Saturday night (May 1) marked the conclusion of the Jazz Arts Group‘s 2009-10 Inside Track concert series at the Lincoln Theatre with a much-anticipated appearance by soul legend Booker T. Jones and his band. Though the buzz for his appearance itself was plentiful, the addition of local openers Nick Tolford & Co. seemed to contribute additional interest, visibly making the show more appealing to a slightly younger demographic. These factors combined for an exciting, well-attended show that won the audience over. (Check out Kim Rottmayer’s photos here.)
Nick Tolford & Company’s set was a quick and fiery runthrough of the best of their soulful rock ‘n roll. The band was a bit nervous as they opened for one of their heroes but overcame any stagefright to deliver a solid set. In their allotted 30 minutes, Tolford and band performed with enough reverence and joy [insert pic of smiling Mike O here] to win over many concertgoers who would have never been otherwise exposed to their music. The JAG should be recognized for providing this outlet for local musicians, as Mojoflo’s recent set opening for Trombone Shorty gave them similar exposure, including my parents’ introduction to the band.

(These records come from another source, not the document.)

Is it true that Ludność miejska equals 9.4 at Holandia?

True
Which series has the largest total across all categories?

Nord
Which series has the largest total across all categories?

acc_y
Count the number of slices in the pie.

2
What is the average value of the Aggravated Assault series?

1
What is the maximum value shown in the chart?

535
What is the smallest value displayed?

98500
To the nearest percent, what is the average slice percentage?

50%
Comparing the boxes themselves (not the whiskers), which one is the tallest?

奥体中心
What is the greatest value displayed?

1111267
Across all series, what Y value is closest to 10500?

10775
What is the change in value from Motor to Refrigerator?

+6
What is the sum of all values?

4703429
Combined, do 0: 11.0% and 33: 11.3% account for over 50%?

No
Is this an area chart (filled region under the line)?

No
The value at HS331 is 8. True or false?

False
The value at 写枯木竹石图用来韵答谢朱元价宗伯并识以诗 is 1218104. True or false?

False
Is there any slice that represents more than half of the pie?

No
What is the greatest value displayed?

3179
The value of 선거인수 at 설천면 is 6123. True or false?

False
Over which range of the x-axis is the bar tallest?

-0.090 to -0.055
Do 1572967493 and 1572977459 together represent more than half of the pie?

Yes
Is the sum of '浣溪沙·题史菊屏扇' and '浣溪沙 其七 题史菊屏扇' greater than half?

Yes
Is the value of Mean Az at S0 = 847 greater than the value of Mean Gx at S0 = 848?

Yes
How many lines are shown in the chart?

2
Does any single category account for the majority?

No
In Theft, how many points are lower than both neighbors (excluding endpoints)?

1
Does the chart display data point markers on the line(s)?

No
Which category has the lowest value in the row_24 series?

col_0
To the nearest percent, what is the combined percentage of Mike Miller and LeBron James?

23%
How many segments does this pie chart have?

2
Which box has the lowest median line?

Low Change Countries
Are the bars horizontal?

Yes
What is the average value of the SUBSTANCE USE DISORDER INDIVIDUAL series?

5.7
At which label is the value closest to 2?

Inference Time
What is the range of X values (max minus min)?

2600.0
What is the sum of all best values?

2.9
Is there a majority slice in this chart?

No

Booker T’s performance was a tale of two sets: the first set was the considerably lesser of the two, and its initial impact overpowered my enjoyment of the second set. Everything started out fine: Mr. Jones came out to contribute organ to his band’s introductory instrumental and then launched into recent composition “She Breaks.” After these fine examples of his new excursion into soulful roots rock, he played the biggest Booker T & The MG’s hit there was, “Green Onions,” which the crowd ate up. Unfortunately, at this point in the set, Jones and the band set off into a miniature review of the storied Stax Records material that he helped write and/or record. I had no problem with this, as his role in this material should be recognized, but this transition meant something else: he switched to guitar and started singing. As a man famous for performing on the Hammond organ (and basically on nothing else), this part of his performance was not his strong suit. His vocals were serviceable, but not nearly strong enough to do justice to powerful classics like “Born Under A Bad Sign” or “Hold On, I’m Comin’.” The other problem with the latter rendition of Sam and Dave’s classic tune was that drummer Darian Gray was given a mic – and proceeded to rap. Two verses, riddled with “I can rap now, and I’m going to” cliches. Though the crowd reaction was somewhere between positive and indifferent, it was painful to this audience member. The set ended with a solo guitar/vocal tune by guitarist Vernon “Ice” Black, and though Jones came out to add organ for its conclusion, I was left wondering during intermission what happened to the “Hammond B3 alchemist” we were promised.
The second set was much stronger, as Jones returned to the organ, put away the mic, and played a rousing collection of MG’s hits and tunes from 2009’s Potato Hole. The classics were well-handled for the most part, though “Melting Pot” seemed to lack some precision and conciseness and Gray returned to the mic with two more unneeded rap verses on “Hip Hug Her.” The band gave thunderous life to the current songs, adding some rock energy that the sometimes sleepy album versions lacked. Guitarist Troy Gonyea apparently had guitar problems, as he left the stage a couple times and fiddled with his amp repeatedly, which was a distraction, but he was always ready for a solo or other exposed part. With two sets, the concert ran a bit past 11, which also lessened the focus and energy for my enjoyment of the second set. However, the set was great in the end and though I missed the encore (I heard he went back to guitar and vocals), I still got the Booker T I wanted to hear.
Though Jones and crew saved their portion of the evening with a focused second set, the first set left a bitter aftertaste that they could not quite overcome. In post-concert discussion, we agreed that the show would have been perfect if the band only played their second set (and perhaps “Green Onions”), but as an American music legend, I suppose Booker T. Jones has earned the right to learn the guitar and play around a bit, and the happy audience supported this notion.